WHAT YOU ARE ASKED TO DO. Please format the part that opens with the line containing "phylum: Tracheophyta" and closes with the line containing "scientific name: Ferocactus cylindraceus" as a two-column CSV with the columns rank and name, one row per line, each value in its own quoted field and any line breaks replaced with spaces. Include only those lines.

[Stored data entries]
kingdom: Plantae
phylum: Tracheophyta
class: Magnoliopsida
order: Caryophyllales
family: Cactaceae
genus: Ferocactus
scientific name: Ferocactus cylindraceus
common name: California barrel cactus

==

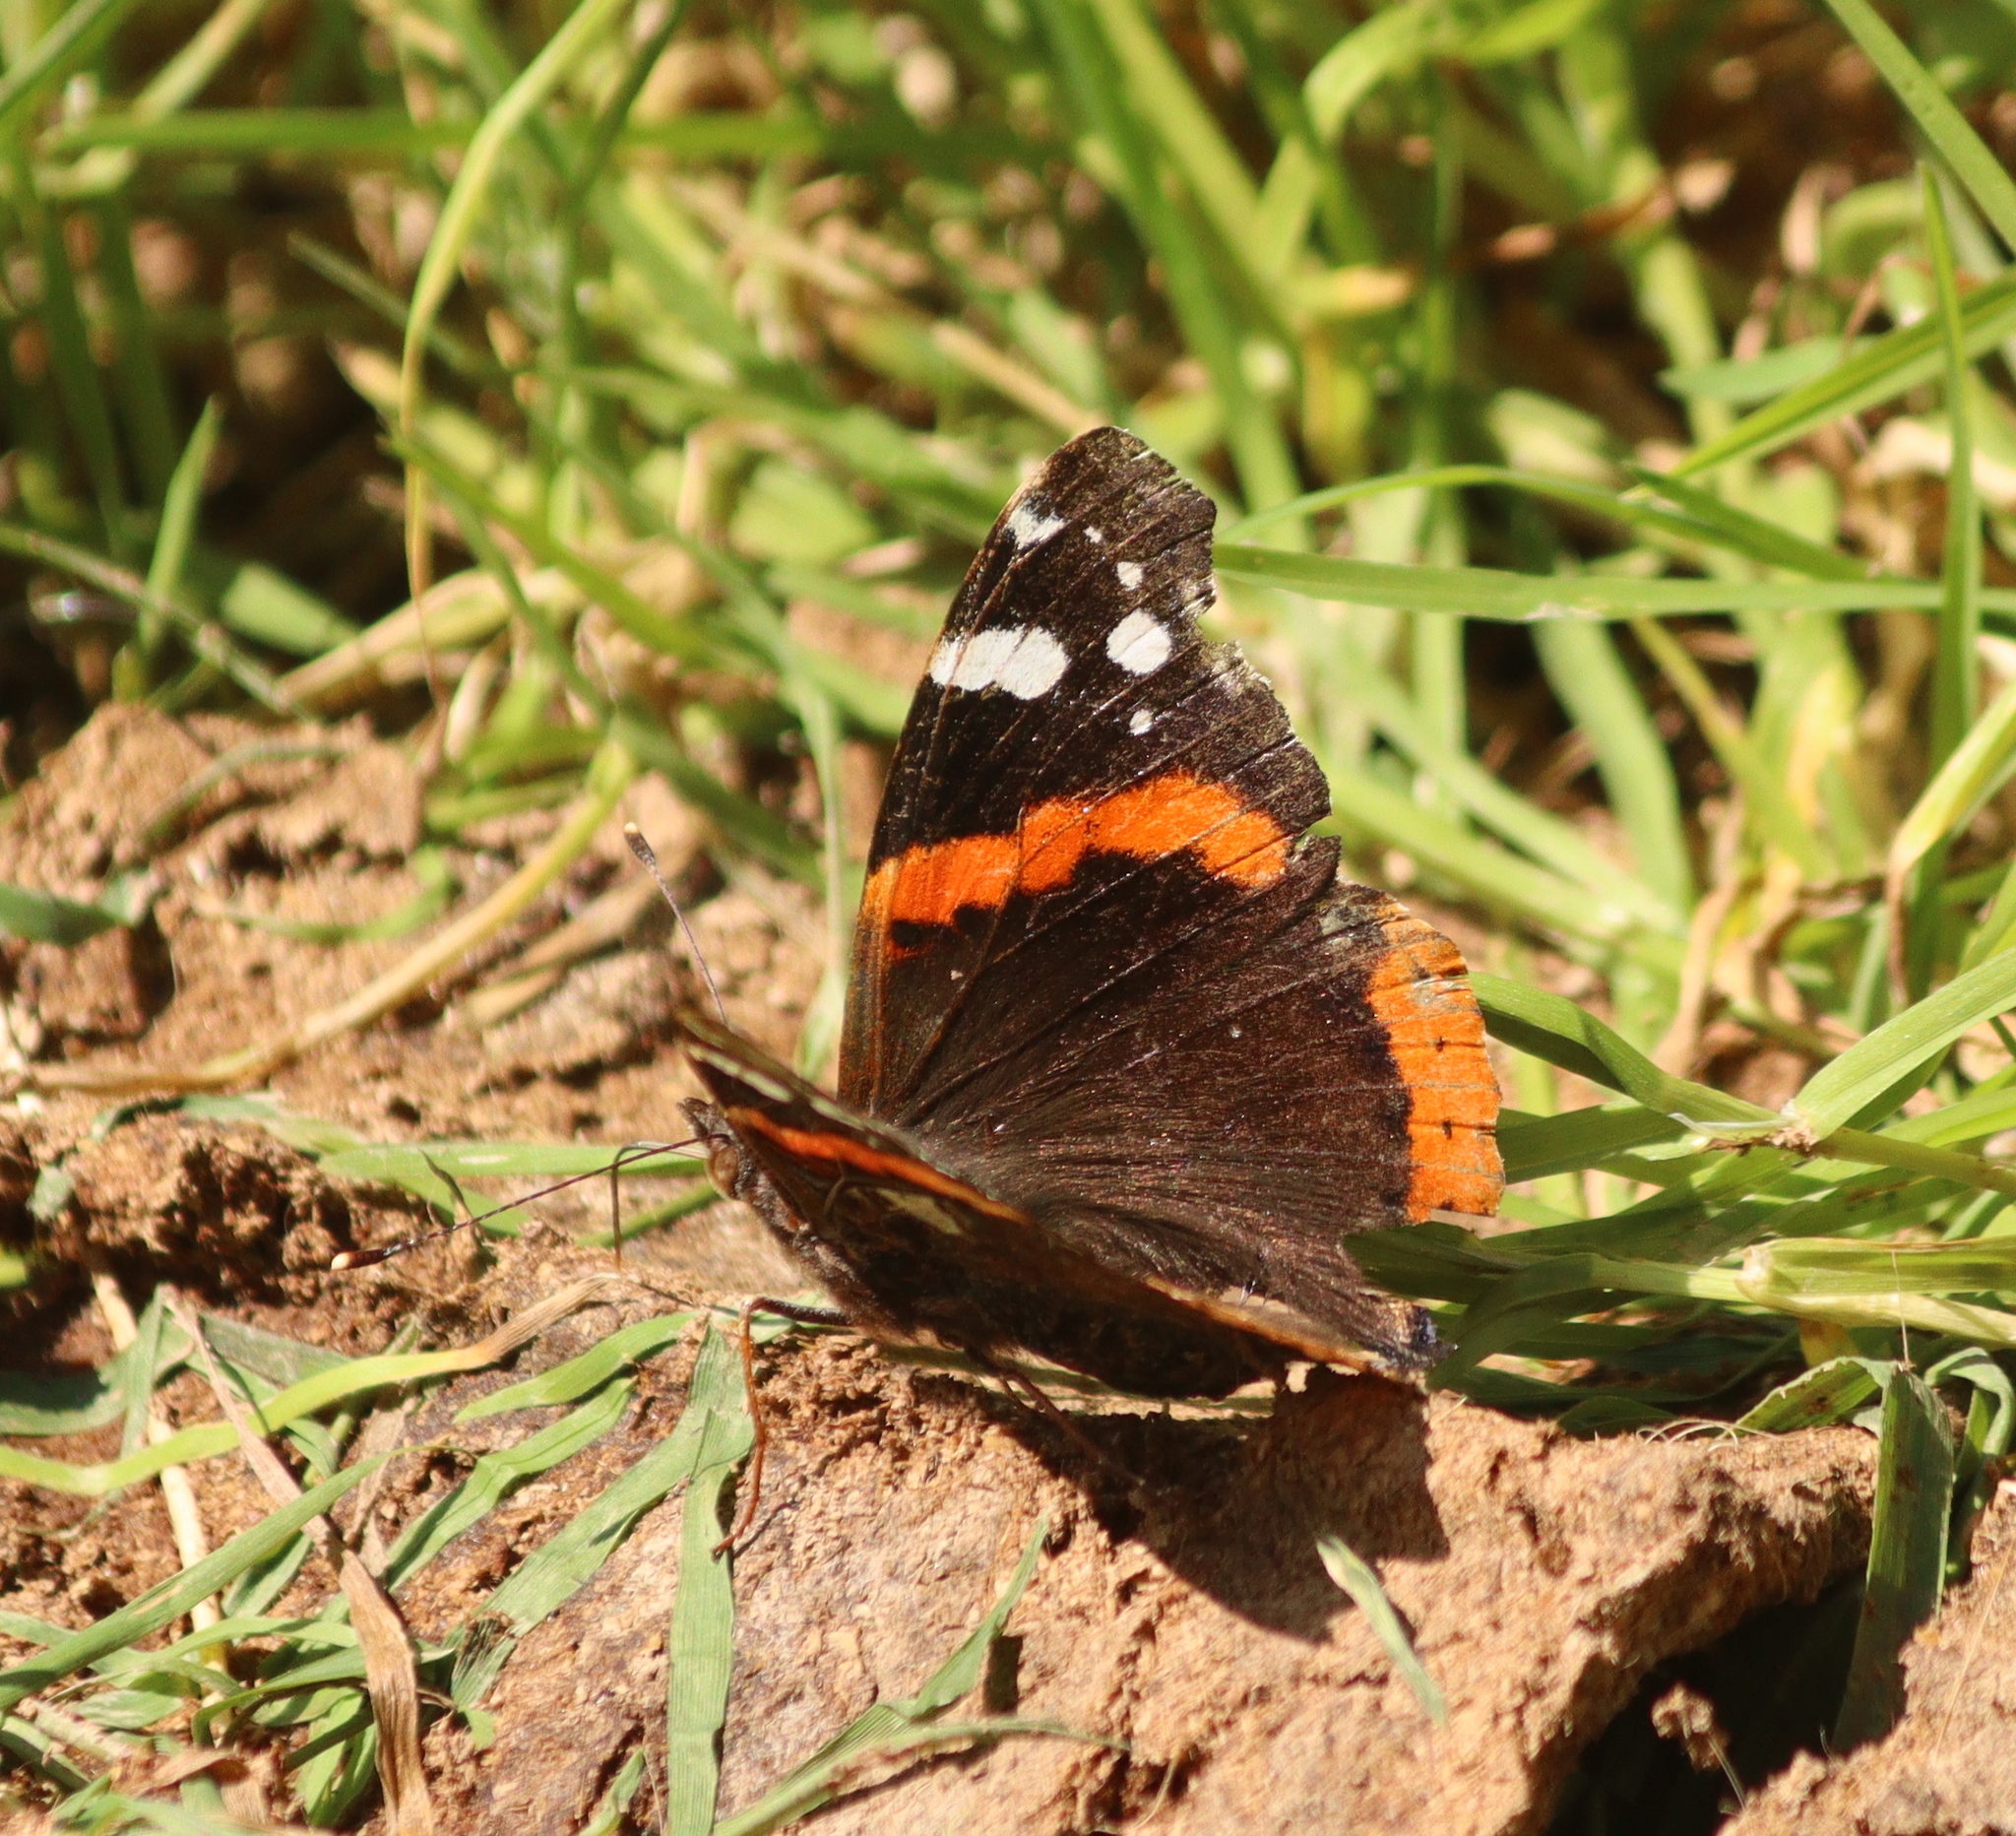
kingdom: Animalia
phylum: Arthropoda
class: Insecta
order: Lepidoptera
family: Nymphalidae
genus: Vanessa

THE COMPLETED TASK.
rank,name
"phylum:","Tracheophyta"
"class:","Magnoliopsida"
"order:","Caryophyllales"
"family:","Cactaceae"
"genus:","Ferocactus"
"scientific name:","Ferocactus cylindraceus"